文本段落 ▸
至于他的律师父亲,在营造一个严格的家庭环境中起到了独特作用。当他发现四五岁大的斯金纳从奶奶的钱包里拿走了一个硬币,就和他大谈犯罪的危害。还多次带他去参观监狱,介绍里面的罪犯都在过着怎样的日子。
也许就是这些惩罚,带给斯金纳太多的负面感受,他的理论一直拒绝将惩罚视为行为塑造的好办法。在他看来,要想教育孩子行为良好,最好的办法就是对他/她的偶尔出现的好行为报以积极反馈,也就是正强化。
而第一次让斯金纳体会到正强化的积极作用的人,则是小他两岁半的可爱的弟弟埃布。有一天,埃布生病在床,斯金纳用一些橘子箱上的木板制作了一个小板凳。
当他把这个作品拿给埃布看时,埃布立刻表现得兴高采烈。于是斯金纳马上又做了一个,看到埃布继续手舞足蹈之后,他又做了一个。如果不是他们的妈妈阻止,天知道那天他会接着做出多少个。
斯金纳在传记里总结,埃布的笑容对他产生的动力,要比父母的惩罚对他的行为控制更有效用。这也与斯金纳的操作性行为的理论吻合。

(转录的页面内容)
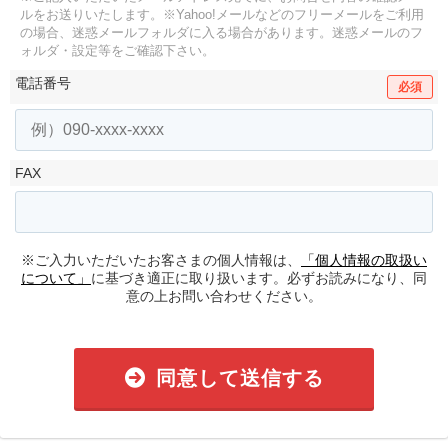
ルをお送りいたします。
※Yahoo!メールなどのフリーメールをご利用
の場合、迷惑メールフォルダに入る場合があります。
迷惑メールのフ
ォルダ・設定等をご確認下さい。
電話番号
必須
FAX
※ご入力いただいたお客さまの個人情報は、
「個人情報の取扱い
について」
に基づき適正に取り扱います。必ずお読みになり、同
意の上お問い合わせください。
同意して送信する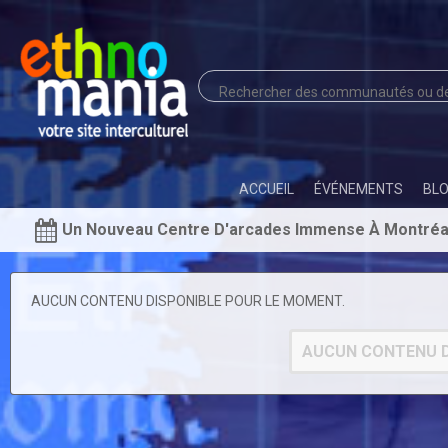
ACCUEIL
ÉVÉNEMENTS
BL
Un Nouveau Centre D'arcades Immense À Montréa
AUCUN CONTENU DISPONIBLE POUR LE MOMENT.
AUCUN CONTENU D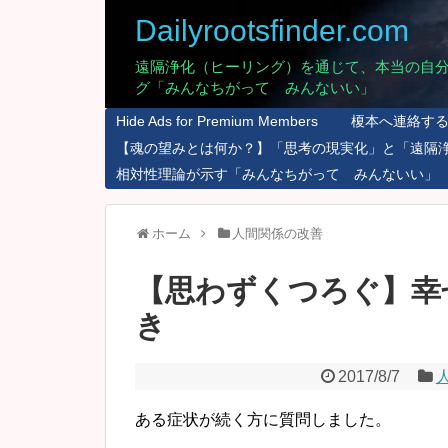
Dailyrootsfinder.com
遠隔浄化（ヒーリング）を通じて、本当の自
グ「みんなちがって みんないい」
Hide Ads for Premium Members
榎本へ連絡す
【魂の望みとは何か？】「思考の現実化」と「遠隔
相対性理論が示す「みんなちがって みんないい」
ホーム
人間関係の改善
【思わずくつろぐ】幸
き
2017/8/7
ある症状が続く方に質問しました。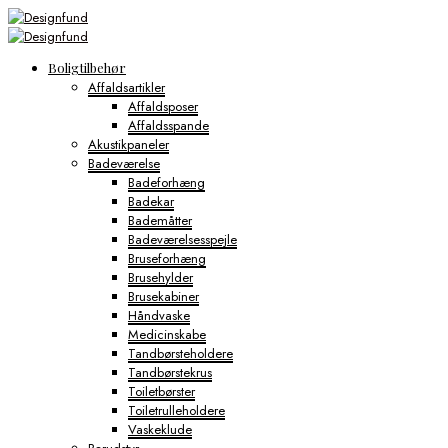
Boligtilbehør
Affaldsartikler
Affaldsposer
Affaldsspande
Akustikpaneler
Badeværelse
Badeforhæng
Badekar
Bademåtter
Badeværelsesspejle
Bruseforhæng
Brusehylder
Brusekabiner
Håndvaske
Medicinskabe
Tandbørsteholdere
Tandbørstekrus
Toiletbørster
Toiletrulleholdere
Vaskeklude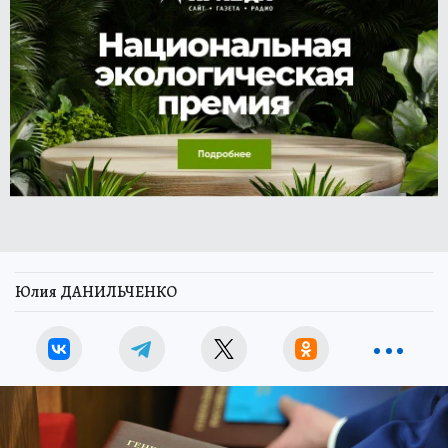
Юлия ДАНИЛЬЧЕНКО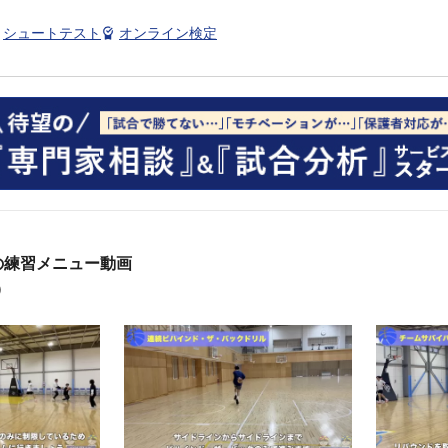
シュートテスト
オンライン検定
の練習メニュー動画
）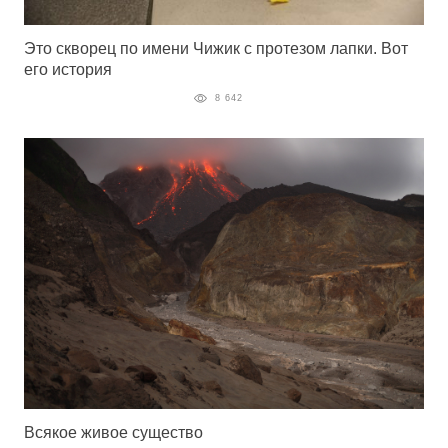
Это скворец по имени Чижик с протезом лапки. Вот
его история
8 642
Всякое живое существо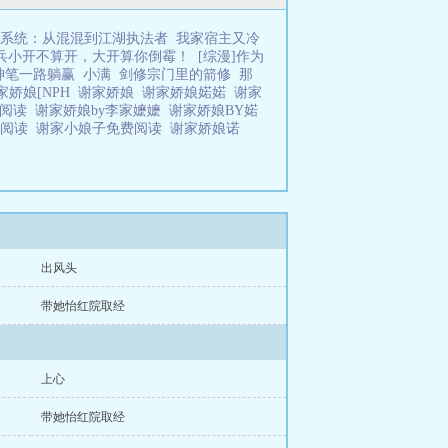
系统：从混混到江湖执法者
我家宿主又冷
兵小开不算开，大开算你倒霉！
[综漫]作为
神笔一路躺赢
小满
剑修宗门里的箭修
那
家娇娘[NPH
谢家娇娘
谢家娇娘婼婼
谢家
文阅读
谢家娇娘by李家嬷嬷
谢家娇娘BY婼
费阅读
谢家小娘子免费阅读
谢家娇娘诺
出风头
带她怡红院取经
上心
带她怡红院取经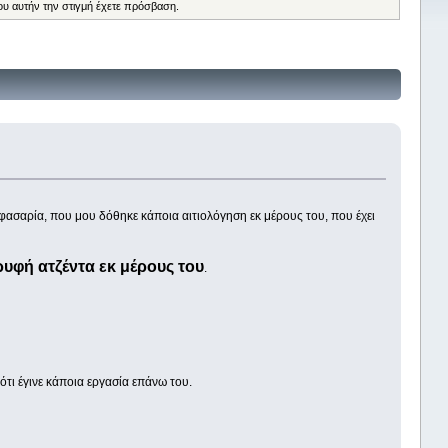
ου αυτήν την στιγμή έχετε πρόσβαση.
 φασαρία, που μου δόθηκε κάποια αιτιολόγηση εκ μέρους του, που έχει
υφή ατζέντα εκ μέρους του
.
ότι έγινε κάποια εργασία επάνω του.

待解问题 ▸
1. 请从斯金纳短文中原样引用从“至于他的律师父亲,在营造一个”起、到“报以积极反馈,也就是正强化。”为止（含该处）的文字。
2. 斯金纳短文中，斯金纳给生病的弟弟做小板凳时用的是什么材料？
3. 能把斯金纳短文里的这句话译成英语吗：“在他看来，要想教育孩子行为良好，最好的办法就是对他/她的偶尔出现的好行为报以积极反馈，也就是正强化。”
作答时只依据斯金纳短文。

练习结果 ▸
1.
至于他的律师父亲,在营造一个严格的家庭环境中起到了独特作用。当他发现四五岁大的斯金纳从奶奶的钱包里拿走了一个硬币,就和他大谈犯罪的危害。还多次带他去参观监狱,介绍里面的罪犯都在过着怎样的日子。
也许就是这些惩罚,带给斯金纳太多的负面感受,他的理论一直拒绝将惩罚视为行为塑造的好办法。在他看来,要想教育孩子行为良好,最好的办法就是对他/她的偶尔出现的好行为报以积极反馈,也就是正强化。

2. 橘子箱上的木板。

3. In his view, the best way to teach a child to behave well is to respond with positive feedback to his or her occasional good behavior, that is, positive reinforcement.